As @outlog say, it depends on the guarantees you require. A lot of applications consider the database as the source of truth as a given point in time. Since there is typically concurrent access and update to a database then the guarantees you require need to be considered in that context. Its not typically a major issue if the count of the number of comments on a post in a social system isn’t accurate. But as you said, when money goes missing its bad.
Typically what you are looking for is an appropriate level of transaction isolation. That means what state does the data base needs to be in when a transaction starts to update it. And what state is visible to other transactions when I am doing the update.
There isn’t a one size fits all and so while “optimistic locking” (which isn’t really a lock in the database sense at all) is a common pattern its definitely not appropriate for all use cases.
imho a DB lock where needed is a safe, great, strong and simple tool - of course only use them where absolutely needed, and be aware of the potential bottleneck, and design around that if needed (eg don’t sell 1 million game consoles on launch day through a single DB row lock )
well anything can happen, but I’ve personally never seen it happen, and I’m unaware of how exactly it should occur, you open transaction, lock that row, do stuff, close things down… I assume if things go wrong there are larger issues at play…

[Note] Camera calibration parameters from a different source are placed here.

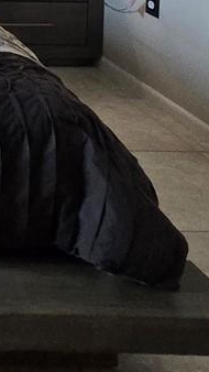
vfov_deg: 24.3
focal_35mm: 67
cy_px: -193
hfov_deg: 12.7
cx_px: -330
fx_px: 660
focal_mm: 2.2
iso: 320
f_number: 2.2
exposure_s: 1/60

Let’s say one process does a
SELECT […] FOR UPDATE. Other processes wait for the first to do the actual update so that they can take their turn. But the first one is dragging far too long. What then? You wrote “if it crashes due to timeout”. Which timeout did you have in mind? One of the PostgreSQL defined ones? Like
idle_in_transaction_session_timeout? Or something else? IOW how does one ensure that a) locks are not held “forever” and b) that other processes do not wait for lock acquisition “forever”?

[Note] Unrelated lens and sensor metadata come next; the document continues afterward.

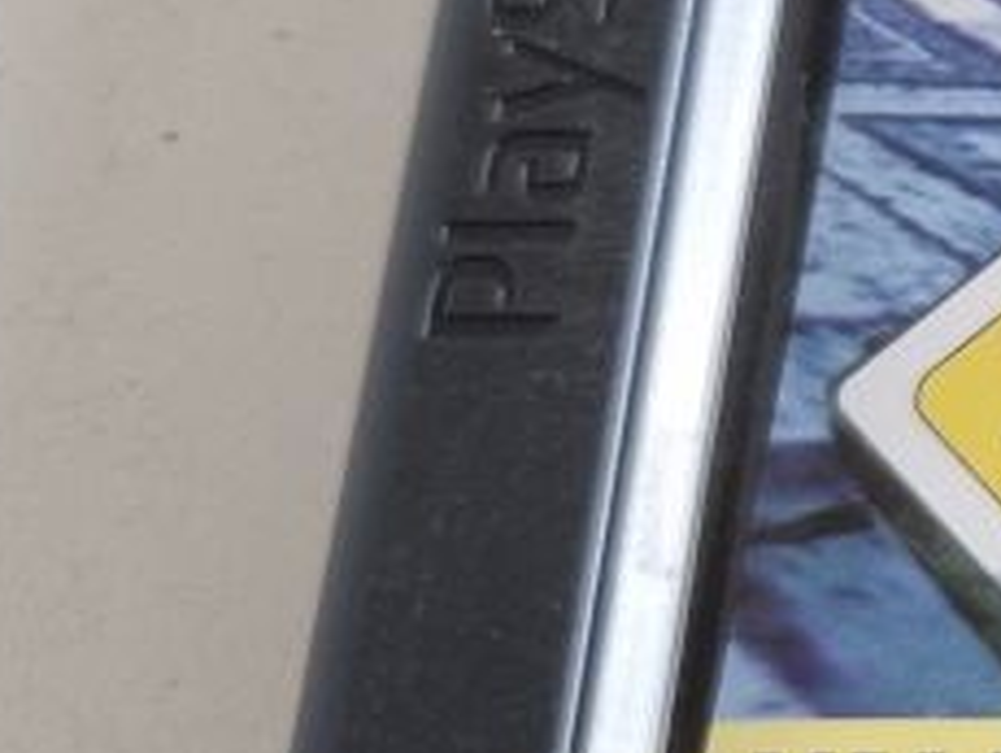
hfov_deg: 14.1
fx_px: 3271
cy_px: 222
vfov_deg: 13.1
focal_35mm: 113
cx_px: 2111
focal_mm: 5.4
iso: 250
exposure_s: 1/100
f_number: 1.8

You can tell Postgres how long to wait on locks with lock_timeout.
In any case Postgrex (the elixir Postgres driver) will also abort a query that is taking too long (also configurable).

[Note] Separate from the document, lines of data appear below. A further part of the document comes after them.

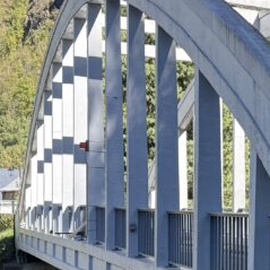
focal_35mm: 91
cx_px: 390
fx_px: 803
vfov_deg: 18.7
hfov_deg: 17.4
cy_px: 256
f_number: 1.78
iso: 100
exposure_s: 1/1139
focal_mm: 6.76
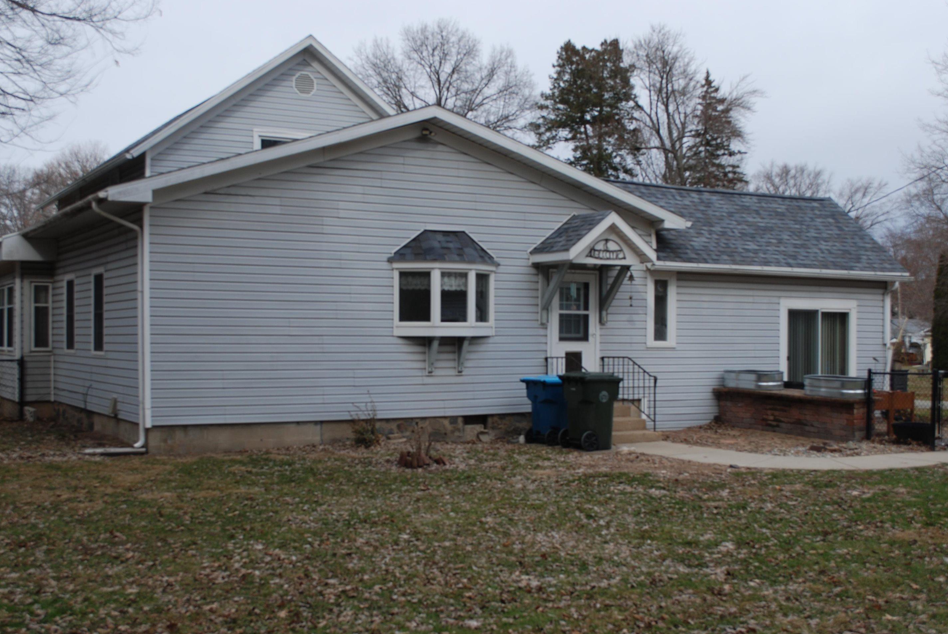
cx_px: 442
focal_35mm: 42
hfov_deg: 46.3
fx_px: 1107
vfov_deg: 32.0
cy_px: 330
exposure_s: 1/160
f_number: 6.3
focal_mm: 26
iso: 100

Right, I can configure PostgreSQL DB with the documented set of settings, which include some timeouts. Still more interested if Ecto or Postgrex have mechanisms that allow some control/fallbacks on the application level. Other than manually manipulating Postgres runtime variables, I mean. You wrote that Postgrex has some, right? Quick checking through the docs didn’t reveal anything though. Any link(s)?
My last post has a link in it to the Postgres docs.
It’s not possible to manage locks at an application level - the necessary lock state is in the database, so has to be managed there. The only thing the app level can do is abort a statement if it takes too long.
(I’m in a mobile device so apologies for the tersness)
Sure, no problem!
In general I know PostgreSQL docs and its runtime variables but I still can imagine some supporting mechanisms on the application level, even if implemented only as wrappers on the PGSQL ones. I was curious about this part:
And if the timeout mentioned by @benwilson512 is the DB level one or application level one (like e. g. what you mention).
The one mentioned by Ben is the Postgrex timeout.
There are timeouts enforced by both postgres and Elixir. Postgres is generally configured to terminate queries after a certain amount of time. Also Ecto will terminate a process if it takes too long. What’s cool is that because Ecto terminates the actual DB connection, this guarantees that Postgres will also release the lock at that point because the connection has been terminated.
A slightly different scenario… let’s say one needs to
SELECT [sth] FOR UPDATE in order to prevent other processes from changing the data while he works with it. This is a part of transactional chain of operations that need to either all be successful or be all rolled back. Now, in the rollback case, the update will not be done but the lock needs to be released. When done as a transaction that should be taken care of, right? So a
Ecto.Multi doesn’t seem to provide
SELECT [sth] FOR UPDATE equivalent. Should
run/3 function be crafted instead? Will that work? Other suggestions?
run will work, and it’s probably your best option.